In 2008, The New York Times talked about Jolie's "carefully orchestrated image" citing that, in that issue of PEOPLE, the interview didn't once mention their portmanteau couple name, but instead focused on Jolie and Pitt's humanitarian efforts. PEOPLE denied that there was any stipulation on the interview, but the example lends itself to the Times' assessment of Jolie's relationship with the media. In their opinion, all celebrities want to be in control of their image, but Jolie manages to accomplish it with "a determination, a self-reliance and a degree of success that is particularly notable." Also, without a publicist to run damage control, rare in Hollywood. The New York Times says her skill is her ability to change the story.
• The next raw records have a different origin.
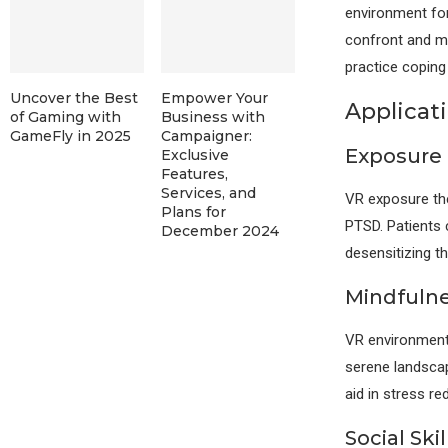
environment for
confront and ma
practice coping 
Uncover the Best
Empower Your
Applicati
of Gaming with
Business with
GameFly in 2025
Campaigner:
Exposure
Exclusive
Features,
Services, and
VR exposure ther
Plans for
PTSD. Patients c
December 2024
desensitizing t
Mindfulne
VR environments
serene landscap
aid in stress r
Social Ski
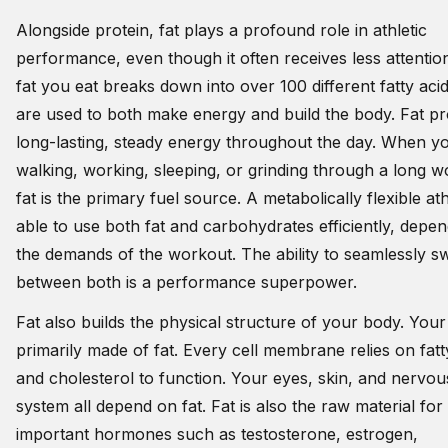
Alongside protein, fat plays a profound role in athletic
performance, even though it often receives less attentio
fat you eat breaks down into over 100 different fatty acid
are used to both make energy and build the body. Fat pr
long-lasting, steady energy throughout the day. When y
walking, working, sleeping, or grinding through a long w
fat is the primary fuel source. A metabolically flexible ath
able to use both fat and carbohydrates efficiently, depe
the demands of the workout. The ability to seamlessly s
between both is a performance superpower.
Fat also builds the physical structure of your body. Your 
primarily made of fat. Every cell membrane relies on fatt
and cholesterol to function. Your eyes, skin, and nervou
system all depend on fat. Fat is also the raw material for
important hormones such as testosterone, estrogen,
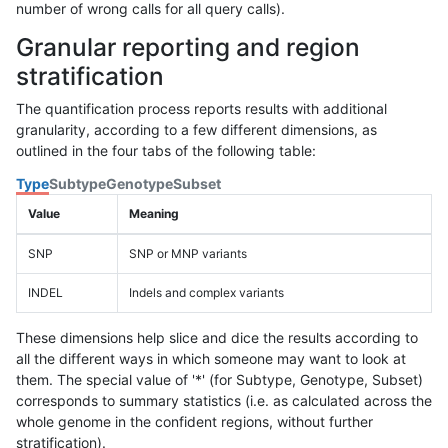
number of wrong calls for all query calls).
Granular reporting and region
stratification
The quantification process reports results with additional
granularity, according to a few different dimensions, as
outlined in the four tabs of the following table:
Type
Subtype
Genotype
Subset
Value
Meaning
SNP
SNP or MNP variants
INDEL
Indels and complex variants
These dimensions help slice and dice the results according to
all the different ways in which someone may want to look at
them. The special value of '*' (for Subtype, Genotype, Subset)
corresponds to summary statistics (i.e. as calculated across the
whole genome in the confident regions, without further
stratification).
This is something she famously did when she first started dating Pitt in 2005. Back then, she was portrayed as the "other woman," who stole Pitt away from his then wife Jennifer Aniston. Instead of trying to convince people she wasn't this person via interview, she chose to focus on her charity work. The paps would want to snag a photo of her, yes, but, if they did, they would have to come to her in Pakistan, where she visited camps housing Afghan refugees, and Kashmir, where she visited with earthquake victims. “Presto, they come out looking like serious people who have transformed a silly press obsession into a sincere attempt to help the needy,” Michael Levine, a celebrity publicist and author, told The New York Times, making it sound like it was magic when it was really just good public relations on behalf of Jolie.
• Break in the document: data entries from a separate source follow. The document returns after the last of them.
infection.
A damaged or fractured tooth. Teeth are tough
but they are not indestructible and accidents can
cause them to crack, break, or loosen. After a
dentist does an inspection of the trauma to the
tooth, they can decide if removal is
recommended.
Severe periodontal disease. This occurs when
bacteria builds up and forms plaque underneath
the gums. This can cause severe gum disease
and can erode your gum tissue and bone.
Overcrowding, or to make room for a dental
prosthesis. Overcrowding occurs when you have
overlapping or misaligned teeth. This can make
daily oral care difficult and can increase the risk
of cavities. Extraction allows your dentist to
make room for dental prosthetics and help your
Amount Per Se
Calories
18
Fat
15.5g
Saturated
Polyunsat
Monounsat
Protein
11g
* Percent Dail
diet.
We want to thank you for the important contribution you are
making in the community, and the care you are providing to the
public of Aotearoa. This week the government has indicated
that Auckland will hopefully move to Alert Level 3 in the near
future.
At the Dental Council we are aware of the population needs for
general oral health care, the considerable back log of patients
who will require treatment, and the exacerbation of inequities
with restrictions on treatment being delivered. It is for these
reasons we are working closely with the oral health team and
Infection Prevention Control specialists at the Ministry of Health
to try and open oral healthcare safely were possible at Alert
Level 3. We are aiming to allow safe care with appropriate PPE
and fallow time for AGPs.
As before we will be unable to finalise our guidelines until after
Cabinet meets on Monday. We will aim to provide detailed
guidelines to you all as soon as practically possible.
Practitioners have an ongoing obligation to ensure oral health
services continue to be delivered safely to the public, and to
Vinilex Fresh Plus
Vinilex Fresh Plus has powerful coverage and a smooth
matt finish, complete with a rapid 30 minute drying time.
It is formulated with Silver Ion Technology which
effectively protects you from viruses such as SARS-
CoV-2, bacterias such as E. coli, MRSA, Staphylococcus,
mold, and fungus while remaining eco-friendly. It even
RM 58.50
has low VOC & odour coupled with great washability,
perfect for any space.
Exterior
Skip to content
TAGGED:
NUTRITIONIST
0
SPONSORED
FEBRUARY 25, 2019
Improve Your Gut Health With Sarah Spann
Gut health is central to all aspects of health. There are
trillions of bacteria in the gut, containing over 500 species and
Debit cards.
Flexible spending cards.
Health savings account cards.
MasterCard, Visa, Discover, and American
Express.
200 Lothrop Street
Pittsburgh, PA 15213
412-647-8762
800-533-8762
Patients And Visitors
There's no doubt Jolie takes her charity work seriously. Even now, as the spotlight is on her divorce, she's trying to put the focus back on the Syrian refugee crisis. Her quick response to the divorce news put a bit of an expiration date on the whole thing. This Hollywood divorce may be the biggest news today, but, with a statement from Jolie already out there, the excitement around this internet breaking news is sure to wane. Her ability to work the system is why Buzzfeed has already declared that "Brangelina Is Dead, Long Live Angelina." She has never sat back and let things just happen. She instead takes charge, doing all she can to change the conversation to one she prefers. Or, more specifically, one that isn't really about her. As Buzzfeed put it, through Jolie's career, she has run a "perfect publicity game by seeming like she wasn’t playing one at all."
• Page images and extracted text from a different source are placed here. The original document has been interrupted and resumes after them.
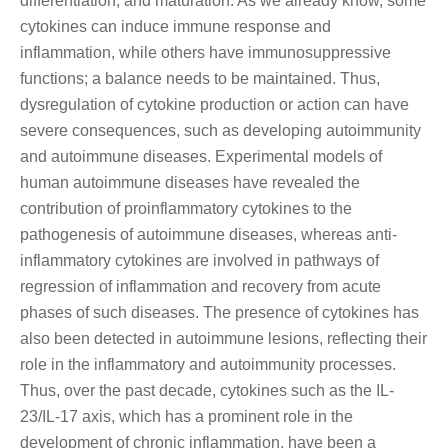
differentiation, and maturation. As we already know, some
cytokines can induce immune response and
inflammation, while others have immunosuppressive
functions; a balance needs to be maintained. Thus,
dysregulation of cytokine production or action can have
severe consequences, such as developing autoimmunity
and autoimmune diseases. Experimental models of
human autoimmune diseases have revealed the
contribution of proinflammatory cytokines to the
pathogenesis of autoimmune diseases, whereas anti-
inflammatory cytokines are involved in pathways of
regression of inflammation and recovery from acute
phases of such diseases. The presence of cytokines has
also been detected in autoimmune lesions, reflecting their
role in the inflammatory and autoimmunity processes.
Thus, over the past decade, cytokines such as the IL-
23/IL-17 axis, which has a prominent role in the
development of chronic inflammation, have been a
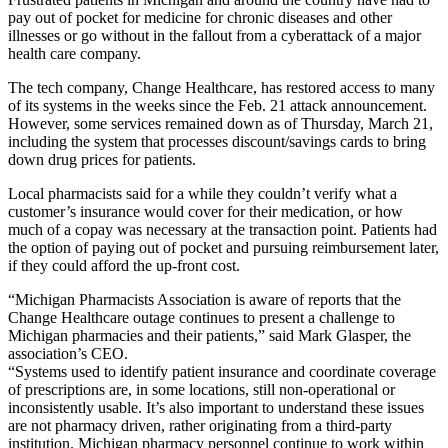
pay out of pocket for medicine for chronic diseases and other
illnesses or go without in the fallout from a cyberattack of a major
health care company.
The tech company, Change Healthcare, has restored access to many
of its systems in the weeks since the Feb. 21 attack announcement.
However, some services remained down as of Thursday, March 21,
including the system that processes discount/savings cards to bring
down drug prices for patients.
Local pharmacists said for a while they couldn’t verify what a
customer’s insurance would cover for their medication, or how
much of a copay was necessary at the transaction point. Patients had
the option of paying out of pocket and pursuing reimbursement later,
if they could afford the up-front cost.
“Michigan Pharmacists Association is aware of reports that the
Change Healthcare outage continues to present a challenge to
Michigan pharmacies and their patients,” said Mark Glasper, the
association’s CEO.
“Systems used to identify patient insurance and coordinate coverage
of prescriptions are, in some locations, still non-operational or
inconsistently usable. It’s also important to understand these issues
are not pharmacy driven, rather originating from a third-party
institution. Michigan pharmacy personnel continue to work within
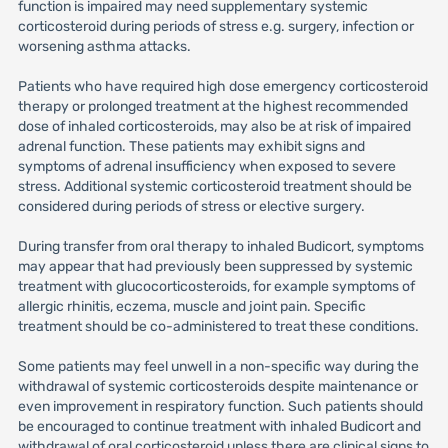
function is impaired may need supplementary systemic
corticosteroid during periods of stress e.g. surgery, infection or
worsening asthma attacks.
Patients who have required high dose emergency corticosteroid
therapy or prolonged treatment at the highest recommended
dose of inhaled corticosteroids, may also be at risk of impaired
adrenal function. These patients may exhibit signs and
symptoms of adrenal insufficiency when exposed to severe
stress. Additional systemic corticosteroid treatment should be
considered during periods of stress or elective surgery.
During transfer from oral therapy to inhaled Budicort, symptoms
may appear that had previously been suppressed by systemic
treatment with glucocorticosteroids, for example symptoms of
allergic rhinitis, eczema, muscle and joint pain. Specific
treatment should be co-administered to treat these conditions.
Some patients may feel unwell in a non-specific way during the
withdrawal of systemic corticosteroids despite maintenance or
even improvement in respiratory function. Such patients should
be encouraged to continue treatment with inhaled Budicort and
withdrawal of oral corticosteroid unless there are clinical signs to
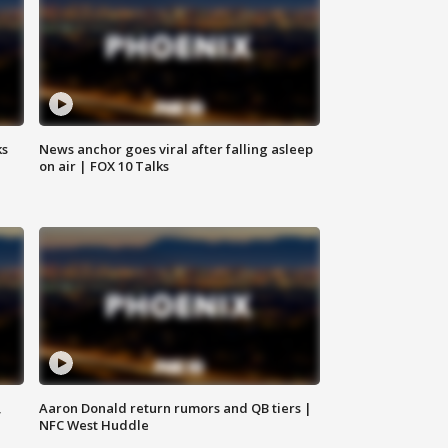
ks
News anchor goes viral after falling asleep
on air | FOX 10 Talks
,
Aaron Donald return rumors and QB tiers |
NFC West Huddle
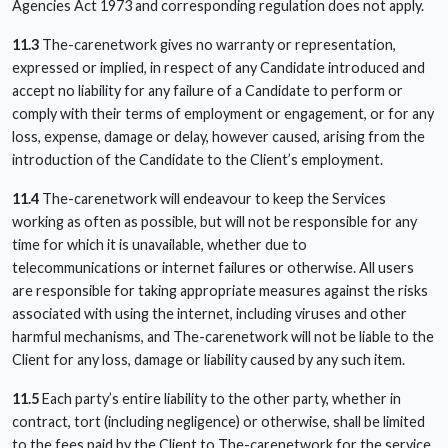
Agencies Act 1973 and corresponding regulation does not apply.
11.3
The-carenetwork gives no warranty or representation,
expressed or implied, in respect of any Candidate introduced and
accept no liability for any failure of a Candidate to perform or
comply with their terms of employment or engagement, or for any
loss, expense, damage or delay, however caused, arising from the
introduction of the Candidate to the Client’s employment.
11.4
The-carenetwork will endeavour to keep the Services
working as often as possible, but will not be responsible for any
time for which it is unavailable, whether due to
telecommunications or internet failures or otherwise. All users
are responsible for taking appropriate measures against the risks
associated with using the internet, including viruses and other
harmful mechanisms, and The-carenetwork will not be liable to the
Client for any loss, damage or liability caused by any such item.
11.5
Each party’s entire liability to the other party, whether in
contract, tort (including negligence) or otherwise, shall be limited
to the fees paid by the Client to The-carenetwork for the service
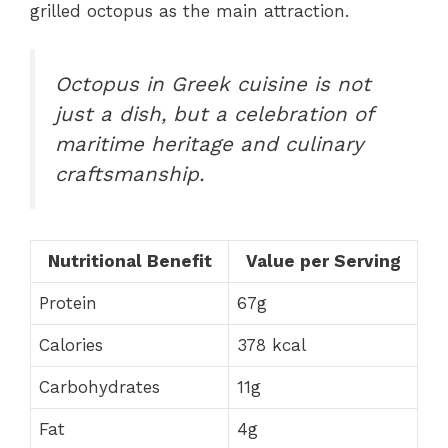
grilled octopus as the main attraction.
Octopus in Greek cuisine is not
just a dish, but a celebration of
maritime heritage and culinary
craftsmanship.
Nutritional Benefit
Value per Serving
Protein
67g
Calories
378 kcal
Carbohydrates
11g
Fat
4g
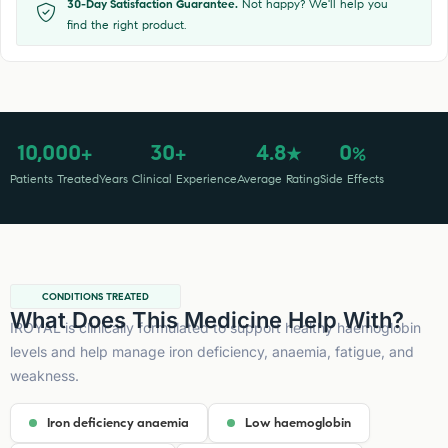
30-Day Satisfaction Guarantee.
Not happy? We'll help you
find the right product.
10,000
30
4.8
0
+
+
★
%
Patients Treated
Years Clinical Experience
Average Rating
Side Effects
CONDITIONS TREATED
What Does This Medicine Help With?
IROYAL is clinically formulated to support healthy haemoglobin
levels and help manage iron deficiency, anaemia, fatigue, and
weakness.
Iron deficiency anaemia
Low haemoglobin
And, while rumors fly that Pitt is under investigation for child abuse (a rumor that the LAPD has denied), it's clear that Jolie will weather this storm with her usual amount of dignity and grace. She has already released her two cents on the subject of her divorce, as has Brad Pitt, whose own statement to PEOPLE, said that "what matters most now is the well-being of our kids." There's nothing else she really needs to say; she made sure of that.
Jolie certainly didn't let the media use her relationship with, and then marriage to, Brad Pitt define her, so there's no way in hell she's going to let this divorce and the lawsuit surrounding it become her defining characteristic. She will move on, just as the rest of us will, to the next story that Jolie wants to tell.